Document extract:
A federal court has upheld a district court order granted to landowners in an outer borough of Mexico City that could place the completion of the Mexico City-Toluca train project at risk.

District court Judge Fernando Silva García granted a “definitive suspension” in February to Perla Negrete Gómez that prevents authorities from seizing 1,111 square meters of land owned by the Negrete Gómez family in Cuajimalpa.

The land abuts the Mexico City-Toluca highway at a point where it runs parallel to the toll route between the two cities.

The federal court’s confirmation this month of the “definitive suspension” is not open to appeal and will remain in force while an injunction application is processed, which according to the newspaper Reforma could take more than a year.

The Secretariat of Communications and Transportation (SCT), which is responsible for the 59-billion-peso (US $3.1-billion) project, argued that the original definitive suspension order didn’t take into account the public interest of the rail project being completed.

But the federal court rejected the secretariat’s claim, stating that the argument was insufficient to overturn the order, while also taking into consideration the complainants’ claim that proper expropriation procedures had not been followed.

The SCT had opposed that claim, contending that the land in question was expropriated by decree as part of a right of way obtained by the federal government in 1993 to build a stretch of the Mexico-City-Toluca highway.

The SCT also asserted that the Negrete Gómez family doesn’t have a valid property title and has only presented a “record of possession” issued by the president of the ejido (community land) commission.

The court’s decision is yet another setback for the infrastructure project, which has already faced delays, protests, construction problems and claims that it is unviable due to overruns.

Despite the difficulties, the SCT says the 57-kilometer project is now 82% complete and will be ready to start operations in the first quarter of 2020, with the capacity to transport 230,000 passengers daily between the México state and national capitals in just 39 minutes.

The civil engineering project is anticipated to be completed by next June, the SCT said.

But revisions of the completion date have been common in the three years since the project began. It was originally scheduled to be finished by December 2017.

Work to do: The report on the Mexico City-Toluca train calls the court's decision "yet another setback." List each problem that this sentence says the project has already faced.

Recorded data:
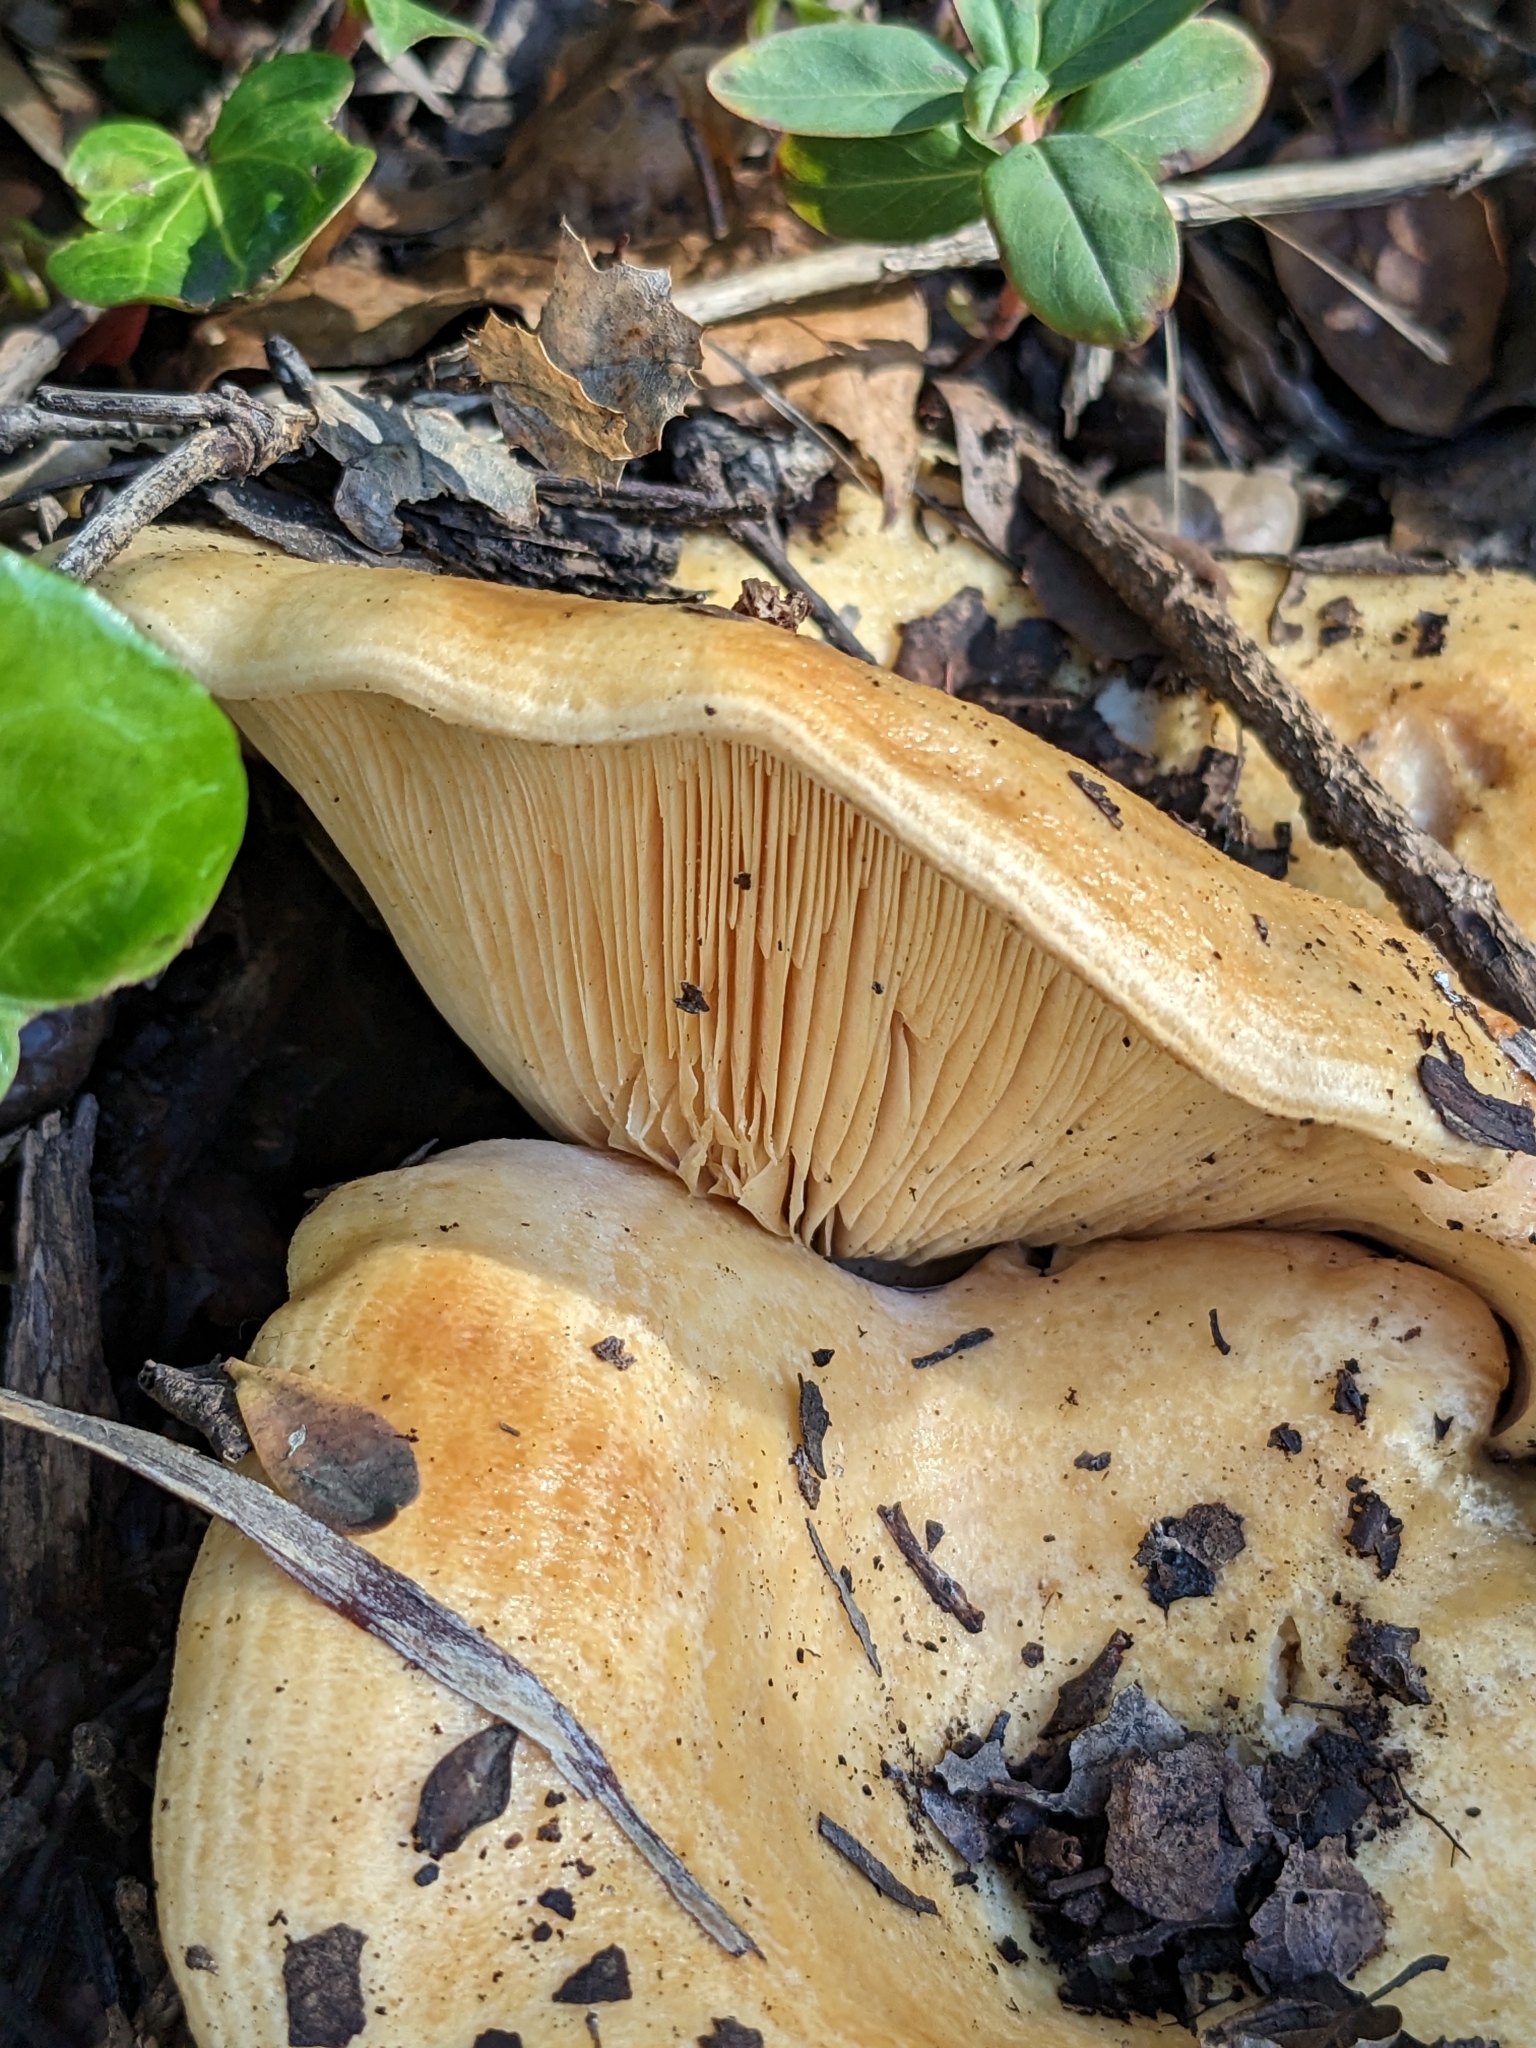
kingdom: Fungi
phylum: Basidiomycota
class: Agaricomycetes
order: Russulales
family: Russulaceae
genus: Lactarius
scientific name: Lactarius alnicola
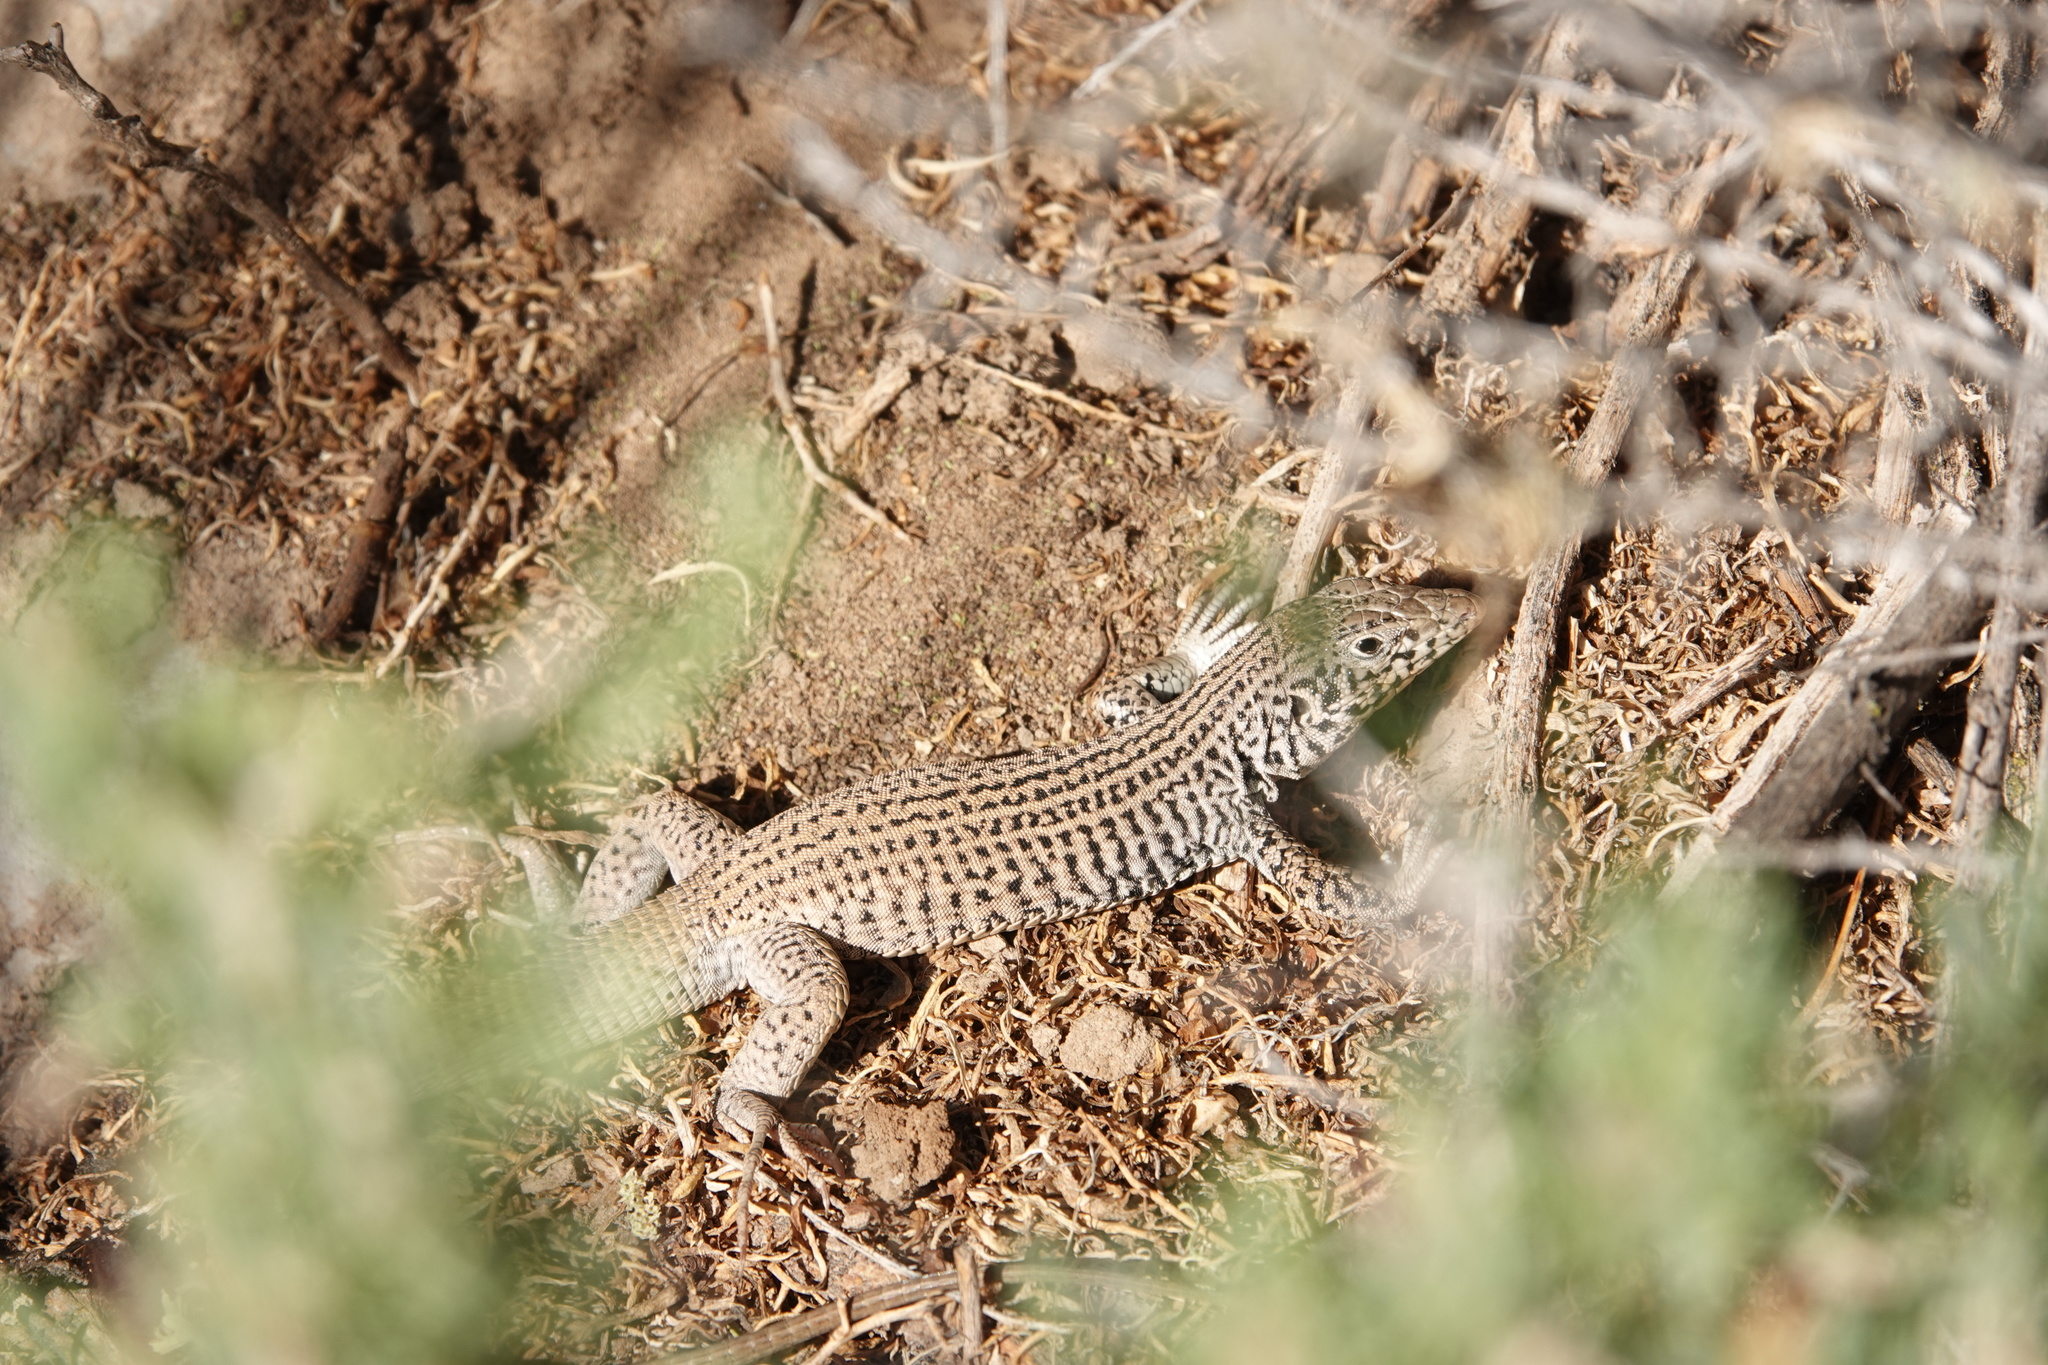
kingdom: Animalia
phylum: Chordata
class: Squamata
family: Teiidae
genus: Aspidoscelis
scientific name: Aspidoscelis tigris
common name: Tiger whiptail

Exercise solution:
- Delays
- Protests
- Construction problems
- Claims that it is unviable due to overruns